Re: "could not reattach to shared memory" on buildfarm member dory

From: Noah Misch <noah(at)leadboat(dot)com>
To: Heath Lord <heath(dot)lord(at)crunchydata(dot)com>, Stephen Frost <sfrost(at)snowman(dot)net>, Tom Lane <tgl(at)sss(dot)pgh(dot)pa(dot)us>
Cc: Andres Freund <andres(at)anarazel(dot)de>, Thomas Munro <thomas(dot)munro(at)enterprisedb(dot)com>, PostgreSQL Hackers <pgsql-hackers(at)lists(dot)postgresql(dot)org>
Subject: Re: "could not reattach to shared memory" on buildfarm member dory
Date: 2018-12-03 05:35:06
Message-ID: 20181203053506.GB2860387@rfd.leadboat.com
Views: Raw Message | Whole Thread | Download mbox | Resend email
Thread:
Lists: pgsql-hackers

On Tue, Sep 25, 2018 at 08:05:12AM -0700, Noah Misch wrote:
> On Mon, Sep 24, 2018 at 01:53:05PM -0400, Tom Lane wrote:
> > Overall, I agree that neither of these approaches are exactly attractive.
> > We're paying a heck of a lot of performance or complexity to solve a
> > problem that shouldn't even be there, and that we don't understand well.
> > In particular, the theory that some privileged code is injecting a thread
> > into every new process doesn't square with my results at
> > https://www.postgresql.org/message-id/15345.1525145612%40sss.pgh.pa.us
> >
> > I think our best course of action at this point is to do nothing until
> > we have a clearer understanding of what's actually happening on dory.
> > Perhaps such understanding will yield an idea for a less painful fix.
>
> I see.

Could one of you having a dory login use
https://live.sysinternals.com/Procmon.exe to capture process events during
backend startup?
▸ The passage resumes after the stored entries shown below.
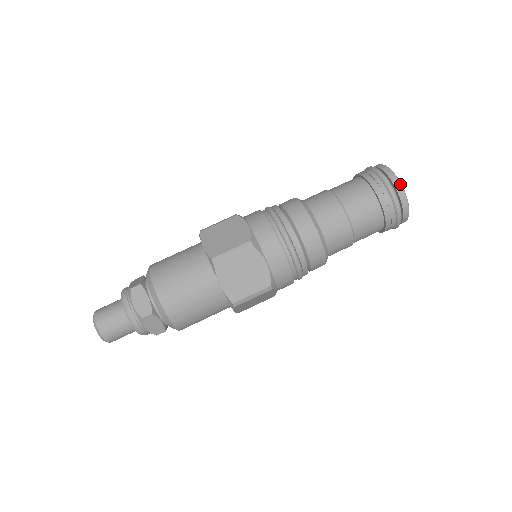
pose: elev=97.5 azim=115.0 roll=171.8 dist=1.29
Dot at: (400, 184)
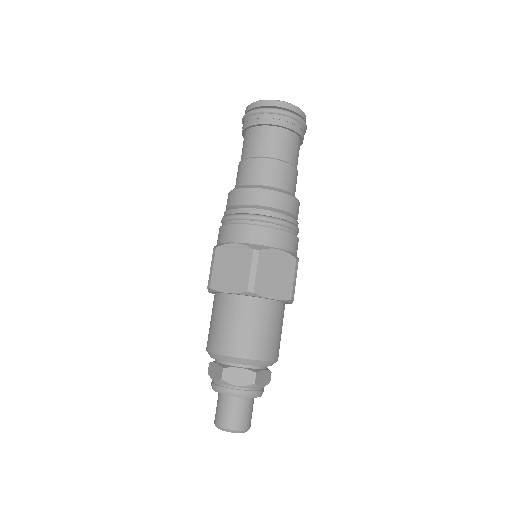
Dot at: (251, 104)
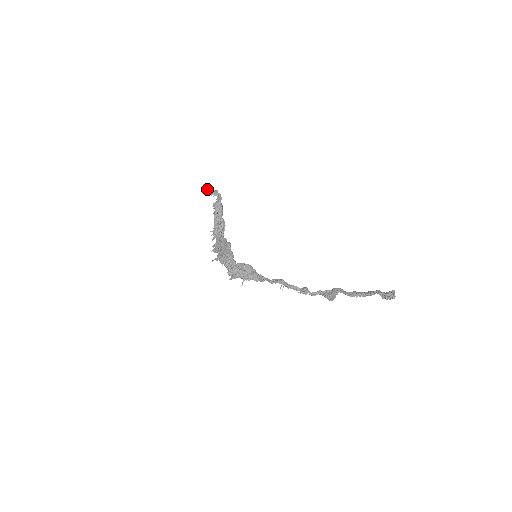
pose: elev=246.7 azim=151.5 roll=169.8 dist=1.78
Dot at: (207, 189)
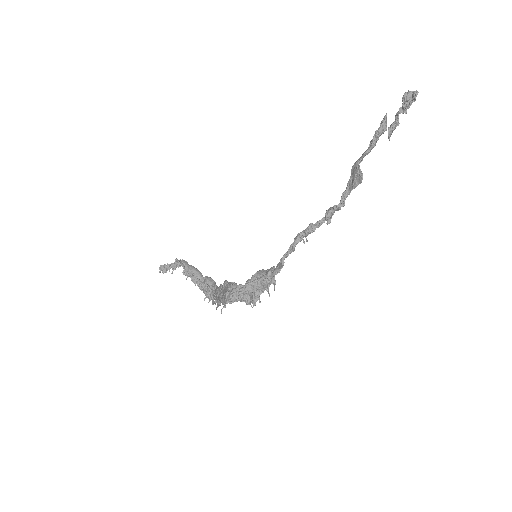
Dot at: (165, 268)
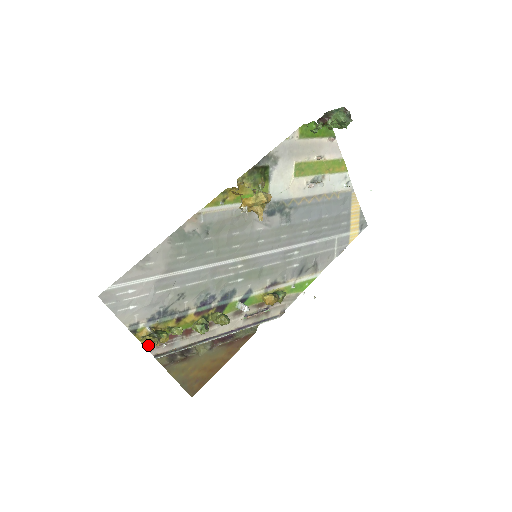
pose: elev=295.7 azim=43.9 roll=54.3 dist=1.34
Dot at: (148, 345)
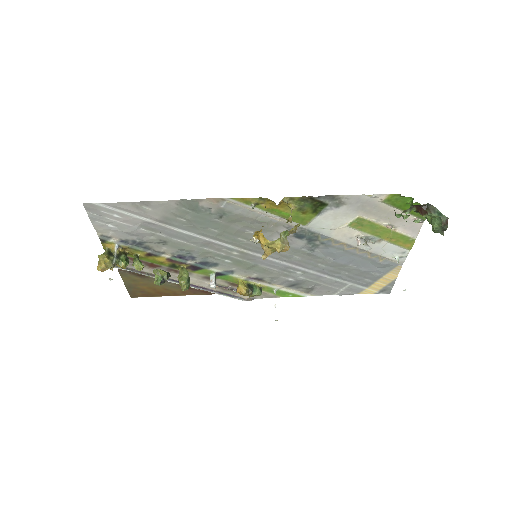
Dot at: (100, 266)
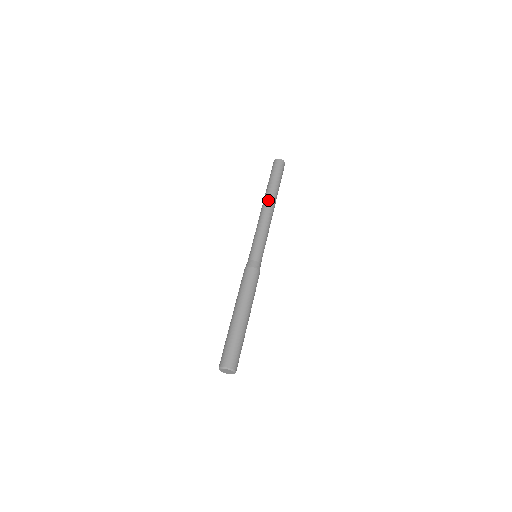
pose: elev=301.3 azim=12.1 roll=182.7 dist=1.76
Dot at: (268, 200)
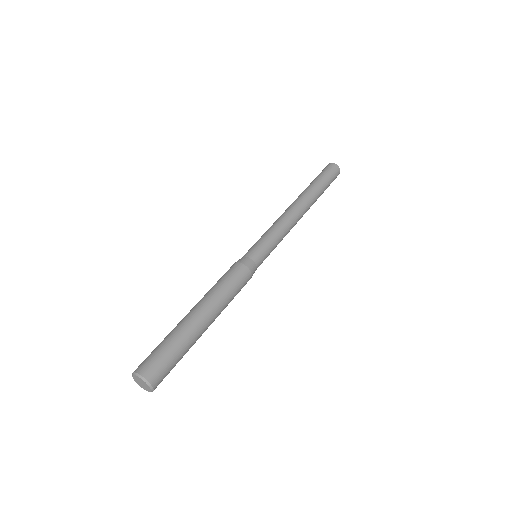
Dot at: (296, 199)
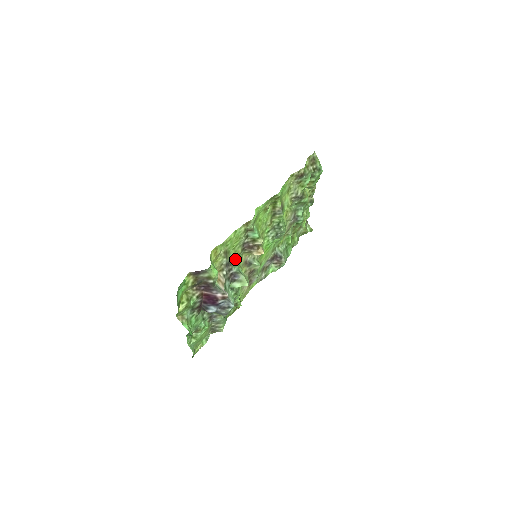
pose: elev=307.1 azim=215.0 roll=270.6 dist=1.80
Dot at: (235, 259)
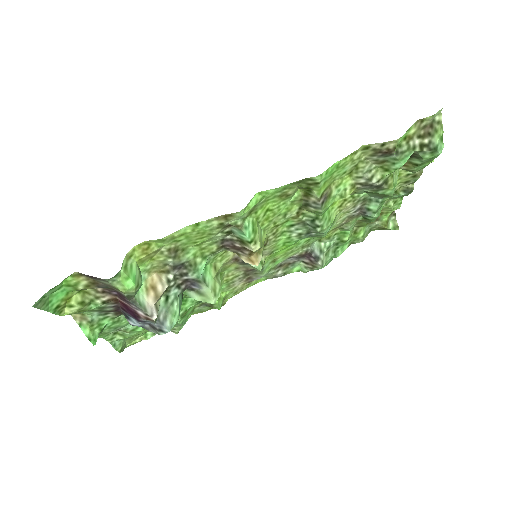
Dot at: (200, 259)
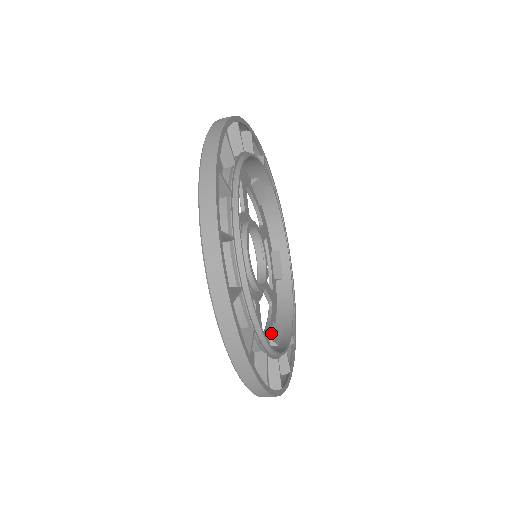
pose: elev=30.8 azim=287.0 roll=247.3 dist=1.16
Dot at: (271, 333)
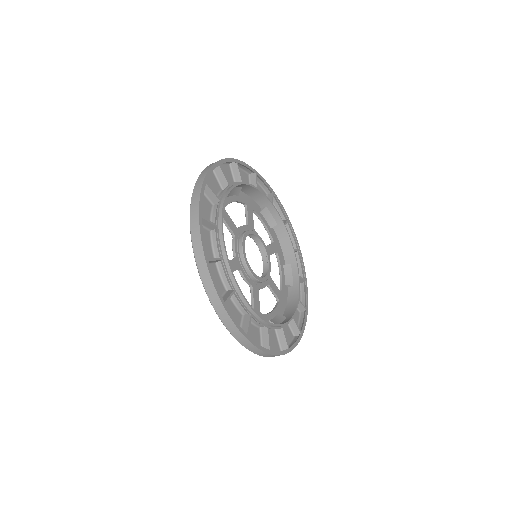
Dot at: (273, 318)
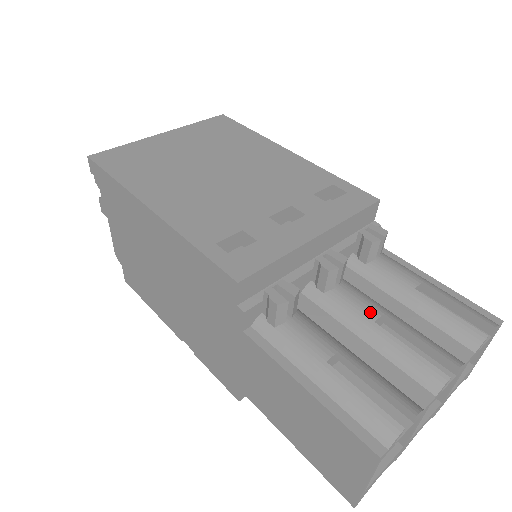
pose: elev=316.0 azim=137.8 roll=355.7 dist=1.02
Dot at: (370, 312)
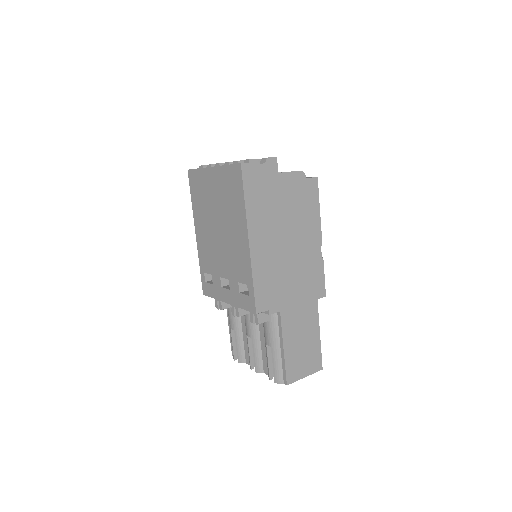
Dot at: (248, 333)
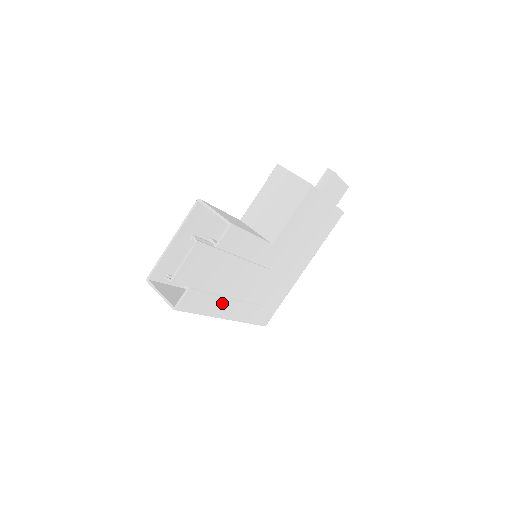
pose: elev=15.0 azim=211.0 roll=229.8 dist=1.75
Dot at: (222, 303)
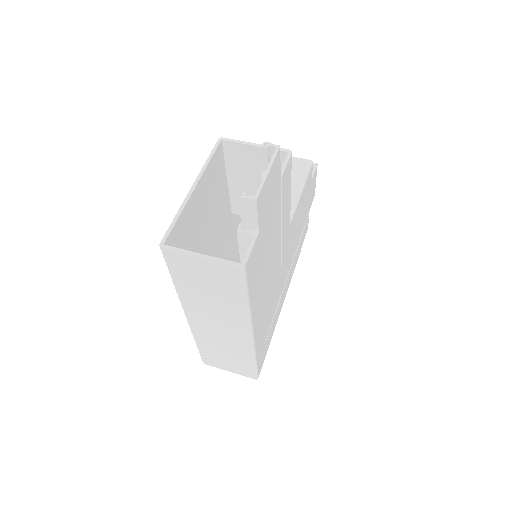
Dot at: (259, 296)
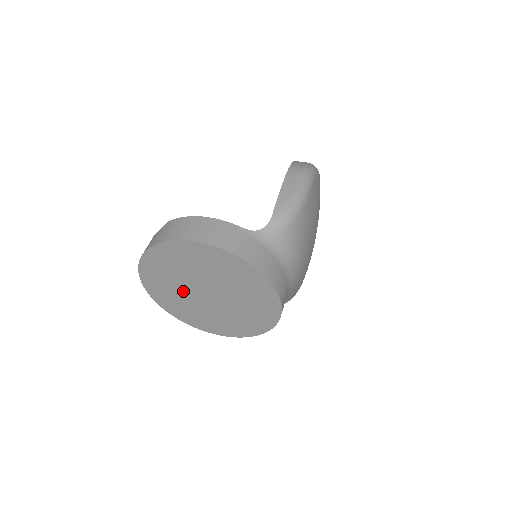
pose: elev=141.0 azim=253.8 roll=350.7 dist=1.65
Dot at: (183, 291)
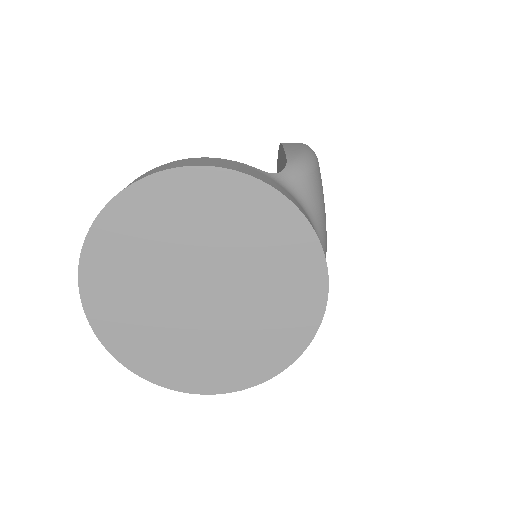
Dot at: (158, 297)
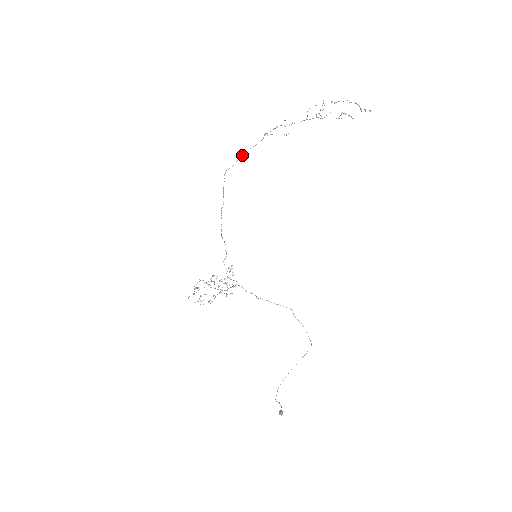
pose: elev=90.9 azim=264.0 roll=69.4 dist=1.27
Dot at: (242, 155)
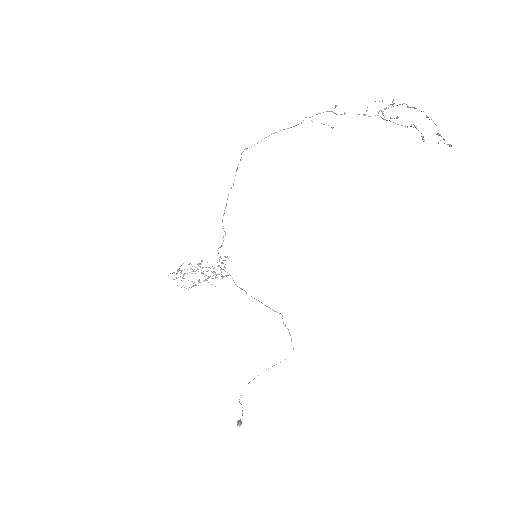
Dot at: occluded
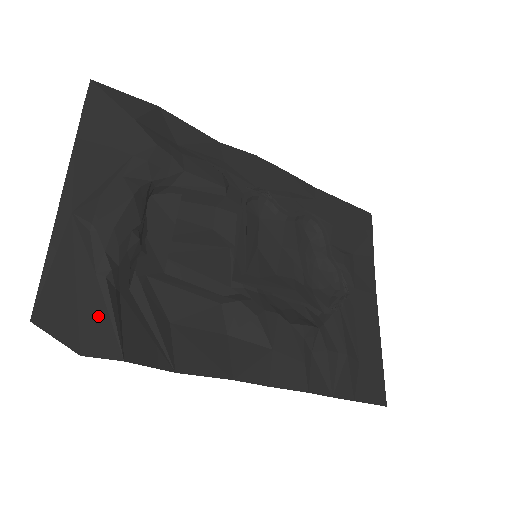
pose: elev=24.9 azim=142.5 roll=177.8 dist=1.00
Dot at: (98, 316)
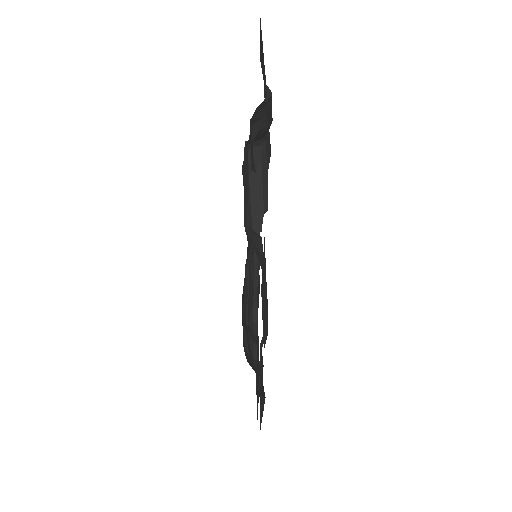
Dot at: occluded
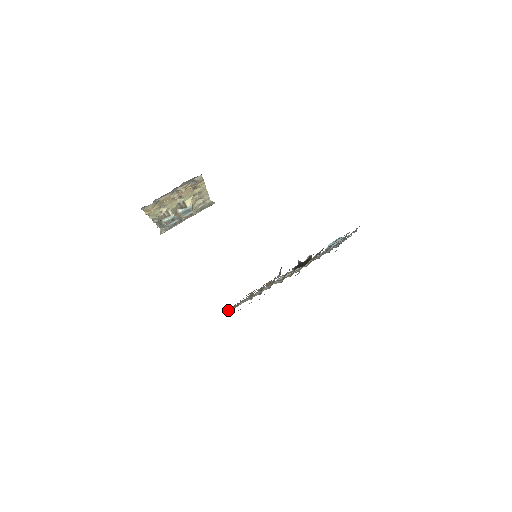
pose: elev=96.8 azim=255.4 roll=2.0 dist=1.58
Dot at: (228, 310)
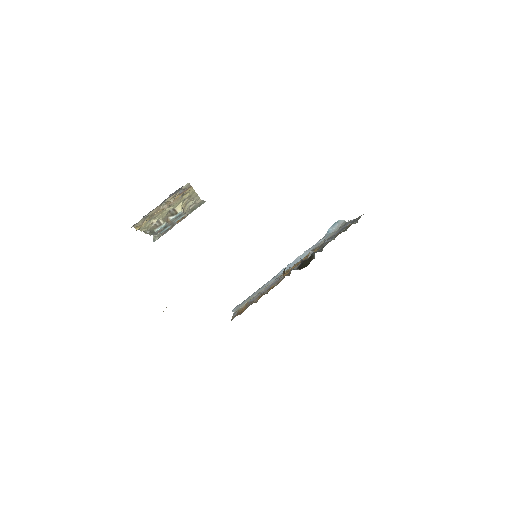
Dot at: (234, 312)
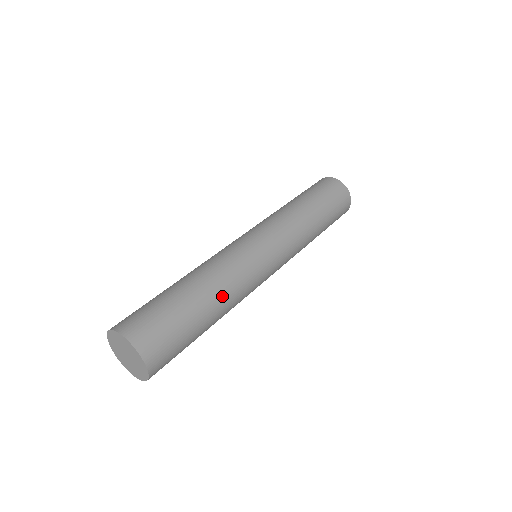
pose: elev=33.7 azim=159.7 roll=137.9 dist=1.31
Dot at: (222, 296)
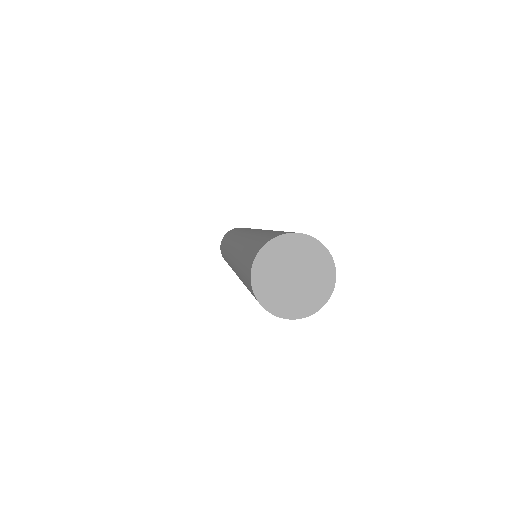
Dot at: occluded
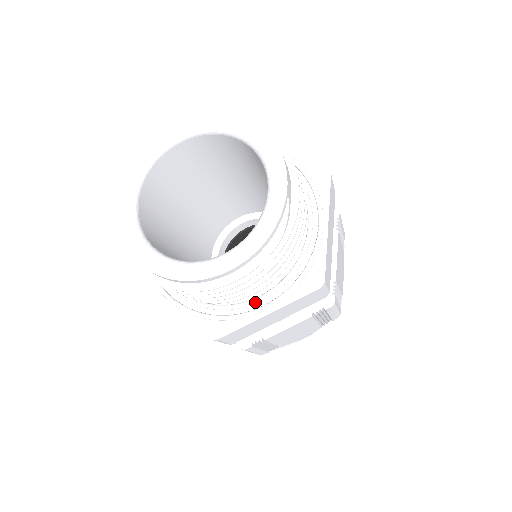
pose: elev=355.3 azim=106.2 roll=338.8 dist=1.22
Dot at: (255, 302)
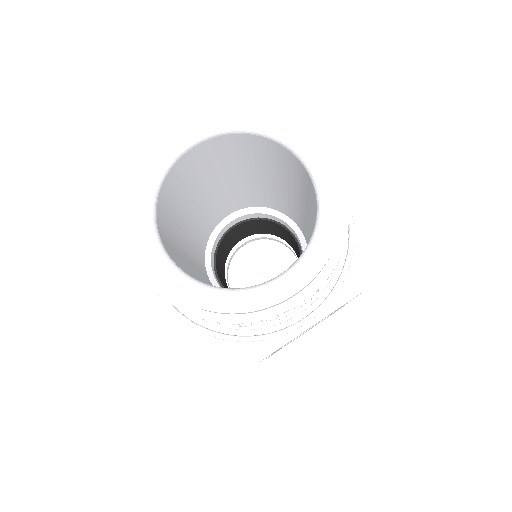
Dot at: (293, 316)
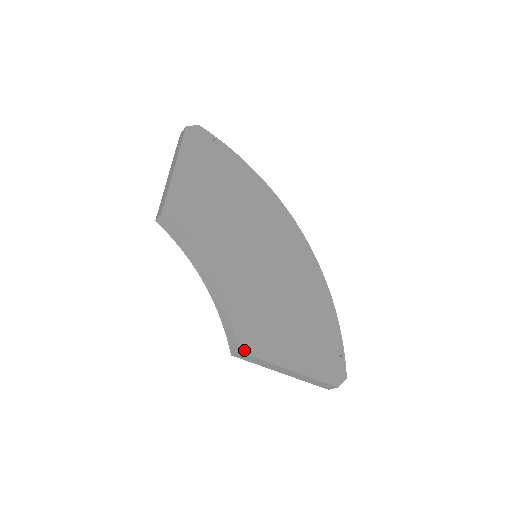
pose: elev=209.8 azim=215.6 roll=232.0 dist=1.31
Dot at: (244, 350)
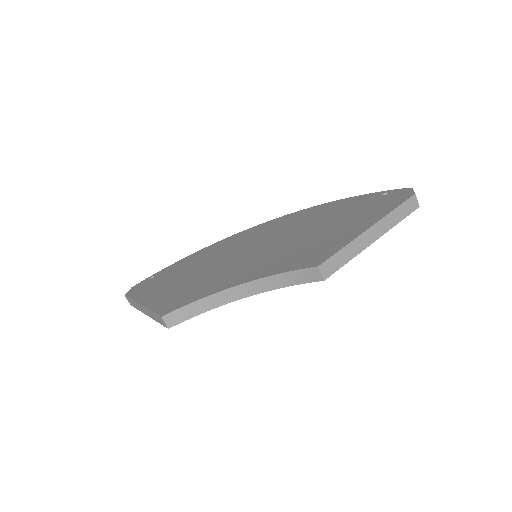
Dot at: (320, 263)
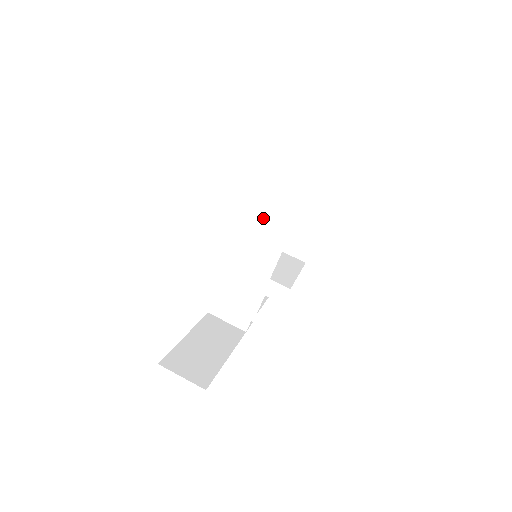
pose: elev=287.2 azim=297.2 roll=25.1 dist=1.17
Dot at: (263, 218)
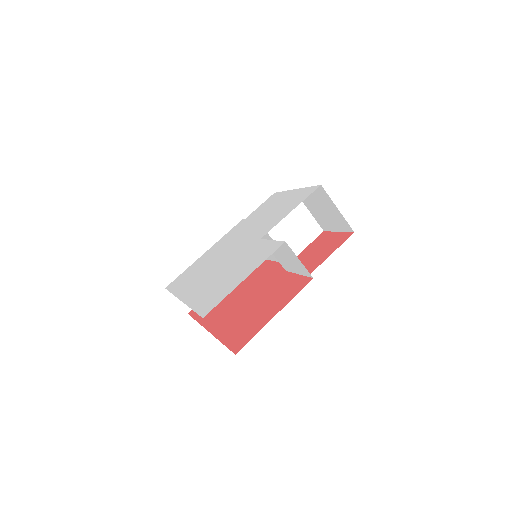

The ideal would be one capture where startup failed reattach
and another where it succeeded, but having the successful run alone would be a
good start. The procedure is roughly this:

- Install PostgreSQL w/ debug symbols.
- Start a postmaster.
- procmon /nomonitor
- procmon "Filter" menu -> Enable Advanced Output
- Ctrl-l, add filter for "Process Name" is "postgres.exe"
- Ctrl-e (starts collecting data)
- psql (leave it running)
- After ~60s, Ctrl-e again in procmon (stops collecting data)
- File -> Save -> PML
- File -> Save -> XML, include stack traces, resolve stack symbols
- Compress the PML and XML files, and mail them here

I'm attaching the data from a system not having the problem. On this system,
backend startup sees six thread creations:

1. main thread
2. thread created before postgres.exe has control
3. thread created before postgres.exe has control
4. thread created before postgres.exe has control
5. in pgwin32_signal_initialize()
6. in src\backend\port\win32\timer.c:setitimer()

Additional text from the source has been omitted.